### Questions on the material
a) Write out the passage on the 1913 Leicester by-election word for word, covering everything from "Leicester by-election, 1913" down to "never took place.".
b) Continue the passage on the 1913 Leicester by-election, beginning right after its last sentence.

### Text under study
· · · ·

Leicester by-election, 1913 Electorate 26,972
| Party |  | Candidate | Votes | % | ±% |
|---|---|---|---|---|---|
|  | Liberal | Gordon Hewart | 10,863 | 47.8 | +8.6 |
|  | Unionist | Alured Myddelton Wilshere | 9,279 | 40.8 | +18.5 |
|  | British Socialist Party | Edward Hartley | 2,580 | 11.4 | New |
| Majority |  |  | 1,584 | 7.0 | −9.2 |
| Turnout |  |  | 22,722 | 84.2 | +0.7 |
|  | Liberal hold |  | Swing | -4.9 |  |

==Aftermath==
A General Election was due to take place by the end of 1915. By the summer of 1914, the following candidates had been adopted to contest that election. Due to the outbreak of war, the election never took place.

General Election 1914/15: Leicester Electorate 25,336
| Party |  | Candidate | Votes | % | ±% |
|---|---|---|---|---|---|
|  | Liberal | Gordon Hewart |  |  |  |
|  | Labour | Ramsay MacDonald |  |  |  |
|  | Unionist |  |  |  |  |

Boundary changes replaced the dual member seat of Leicester with three single member seats for the 1918 general election.

· · · ·

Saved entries
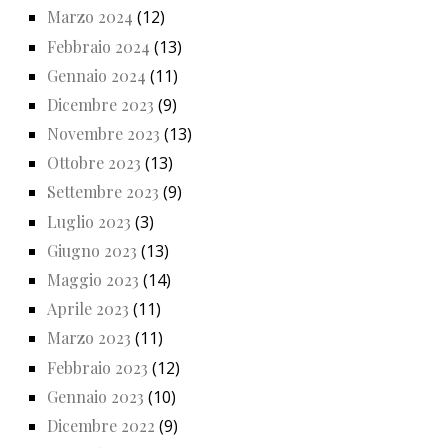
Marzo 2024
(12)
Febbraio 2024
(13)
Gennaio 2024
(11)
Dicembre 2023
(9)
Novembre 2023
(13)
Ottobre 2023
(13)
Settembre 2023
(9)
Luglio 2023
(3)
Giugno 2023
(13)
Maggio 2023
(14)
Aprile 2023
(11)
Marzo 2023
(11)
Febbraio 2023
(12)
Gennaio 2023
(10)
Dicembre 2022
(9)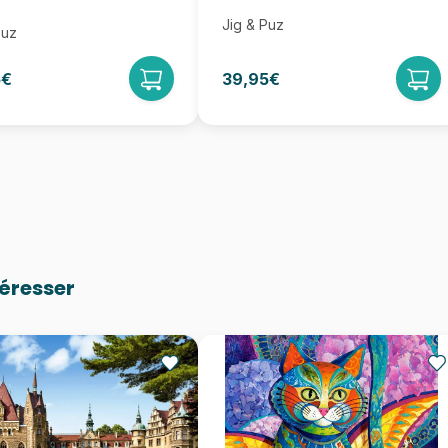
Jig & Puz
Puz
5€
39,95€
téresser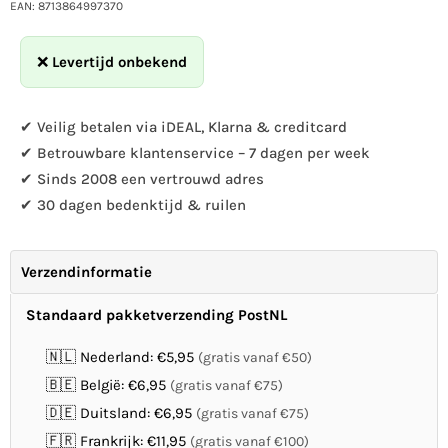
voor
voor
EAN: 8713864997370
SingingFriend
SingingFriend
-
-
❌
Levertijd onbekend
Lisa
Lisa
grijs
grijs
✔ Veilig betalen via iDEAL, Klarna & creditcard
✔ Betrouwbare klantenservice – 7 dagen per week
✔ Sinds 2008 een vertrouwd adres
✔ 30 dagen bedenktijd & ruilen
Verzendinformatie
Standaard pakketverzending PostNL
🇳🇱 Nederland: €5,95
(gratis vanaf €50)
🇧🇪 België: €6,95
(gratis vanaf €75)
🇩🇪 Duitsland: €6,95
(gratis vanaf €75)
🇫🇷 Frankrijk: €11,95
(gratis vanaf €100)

· · · ·

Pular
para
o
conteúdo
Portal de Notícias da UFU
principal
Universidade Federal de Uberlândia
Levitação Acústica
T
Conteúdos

· · · ·

### Written responses
a)
Leicester by-election, 1913 Electorate 26,972
| Party |  | Candidate | Votes | % | ±% |
|---|---|---|---|---|---|
|  | Liberal | Gordon Hewart | 10,863 | 47.8 | +8.6 |
|  | Unionist | Alured Myddelton Wilshere | 9,279 | 40.8 | +18.5 |
|  | British Socialist Party | Edward Hartley | 2,580 | 11.4 | New |
| Majority |  |  | 1,584 | 7.0 | −9.2 |
| Turnout |  |  | 22,722 | 84.2 | +0.7 |
|  | Liberal hold |  | Swing | -4.9 |  |

==Aftermath==
A General Election was due to take place by the end of 1915. By the summer of 1914, the following candidates had been adopted to contest that election. Due to the outbreak of war, the election never took place.

b)
The Liberal by-election victor Gordon Hewart was elected for Leicester East, defeating Labour's George Banton who had not been allowed to contest the by-election. A Unionist beat a Labour candidate in Leicester South. Ramsay Macdonald was defeated in Leicester West by a Unionist standing under a National Democratic and Labour Party label.
As for the defeated by-election candidates, the Unionist Wilshere did not stand again and the Socialist Hartley joined the pro-war British Workers League the fore-runner to the National Democratic and Labour Party, whose candidate defeated Macdonald in 1918.